Leave Applications Granted Continued

As promised last week, here are the remaining summaries of the leave applications that were granted last Thursday. Please note that since the Mustapha case was covered in detail yesterday, a summary of it won’t be repeated here.

RBC Dominion Securities Inc. v. Merrill Lynch Canada Inc., 2007 BCCA 22 (CanLII)

In this tort law case coming from the BC Court of Appeal, the key issue the Supreme Court of Canada (“SCC”) will assess is the duty owed by an investment firm branch manager to his original employer where the branch manager orchestrated a mass exodus of his financial advisors and their assistants to a competitor. While the trial judge found that the branch manager and his compatriots “breached their duty to not compete unfairly against their former employer,” the majority at the appellate level held otherwise, calling the plaintiff a ‘sophisticated business’ who should have sought non-compete clauses if they had wanted their employees to not jump ship. While the dissent did not outrightly recognize the trial judge’s duty, she did generally recognize the unfairness of the behaviour on the basis that it breaches the notion of good faith bargaining.

Though there are a host of other issues that the SCC may speak on (such as the determination of damages and whether departing employees can take information with them), it will be interesting to see where the SCC comes down on the duty issue.
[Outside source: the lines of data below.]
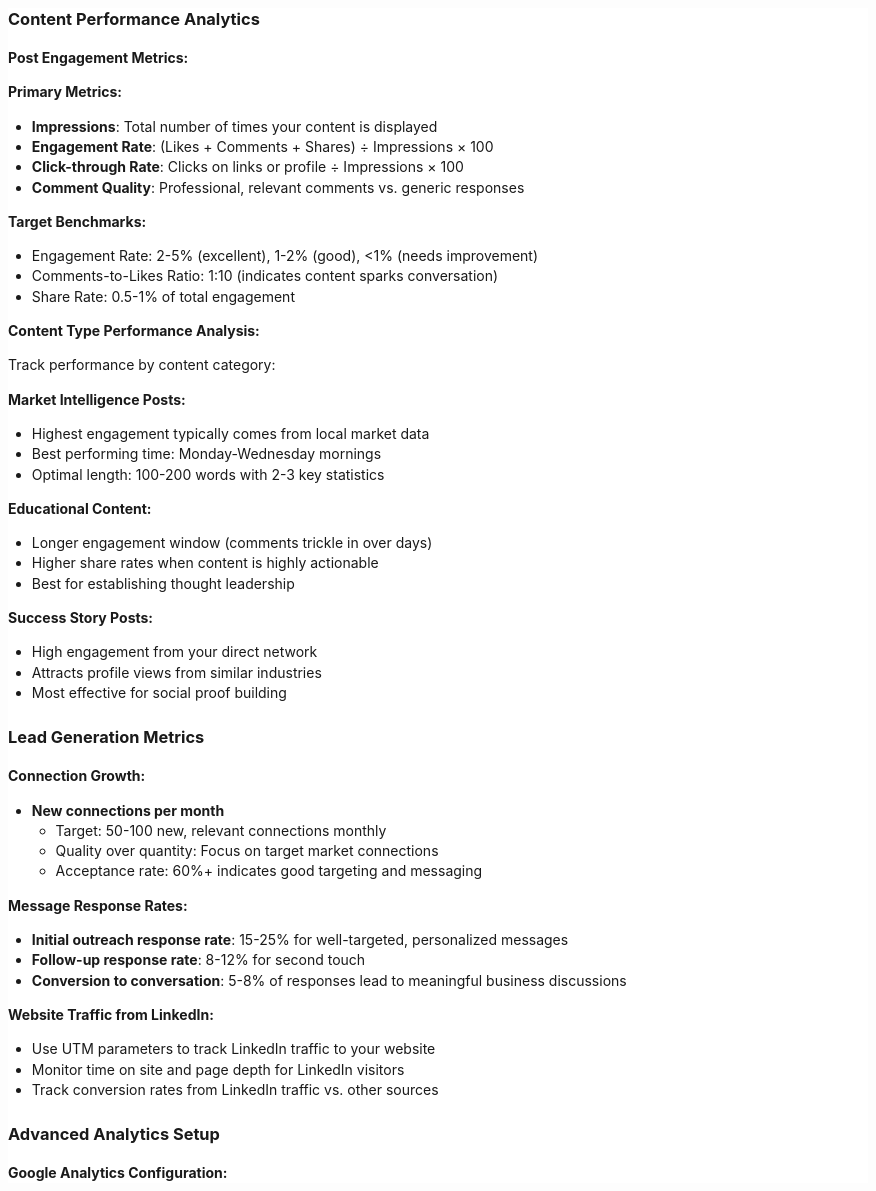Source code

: ### Content Performance Analytics

**Post Engagement Metrics:**

**Primary Metrics:**
- **Impressions**: Total number of times your content is displayed
- **Engagement Rate**: (Likes + Comments + Shares) ÷ Impressions × 100
- **Click-through Rate**: Clicks on links or profile ÷ Impressions × 100
- **Comment Quality**: Professional, relevant comments vs. generic responses

**Target Benchmarks:**
- Engagement Rate: 2-5% (excellent), 1-2% (good), <1% (needs improvement)
- Comments-to-Likes Ratio: 1:10 (indicates content sparks conversation)
- Share Rate: 0.5-1% of total engagement

**Content Type Performance Analysis:**

Track performance by content category:

**Market Intelligence Posts:**
- Highest engagement typically comes from local market data
- Best performing time: Monday-Wednesday mornings
- Optimal length: 100-200 words with 2-3 key statistics

**Educational Content:**
- Longer engagement window (comments trickle in over days)
- Higher share rates when content is highly actionable
- Best for establishing thought leadership

**Success Story Posts:**
- High engagement from your direct network
- Attracts profile views from similar industries
- Most effective for social proof building

### Lead Generation Metrics

**Connection Growth:**
- **New connections per month**
  - Target: 50-100 new, relevant connections monthly
  - Quality over quantity: Focus on target market connections
  - Acceptance rate: 60%+ indicates good targeting and messaging

**Message Response Rates:**
- **Initial outreach response rate**: 15-25% for well-targeted, personalized messages
- **Follow-up response rate**: 8-12% for second touch
- **Conversion to conversation**: 5-8% of responses lead to meaningful business discussions

**Website Traffic from LinkedIn:**
- Use UTM parameters to track LinkedIn traffic to your website
- Monitor time on site and page depth for LinkedIn visitors
- Track conversion rates from LinkedIn traffic vs. other sources

### Advanced Analytics Setup

**Google Analytics Configuration:**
Whereas the seemingly unfair actions of the employees cry out for a remedy in equity, the court will have to grapple with whether imposing such a remedy interferes too heavily with the market forces for labour in this industry.

Desrochers v. Industry Canada, [2007] 3 FCR 3

This case deals with the challenge under the Official Languages Act, RSC 1985, c 31 (“OLA”), of an Industry Canada-funded economic development corporation operating in North Simcoe. In deciding whether their inability to provide services of equal quality in both official languages constitutes a breach of the quasi-constitutional piece of legislation, the SCC will have to take into account the empowering provisions of the Department of Industry Act, SC 1995, c 1, and the scope of what constitutes a ‘federal institution’ in the OLA. Prior to leave being granted, the commissioner of official languages had found that the corporation did fall short of its language obligations, whereas the Federal Court found otherwise. At the Federal Court of Appeal, the appeal from the Federal Court decision was allowed. The SCC will have an opportunity here to clarify the extent of involvement a federal ministry must have with respect to an undertaking before coming under the scope of the OLA.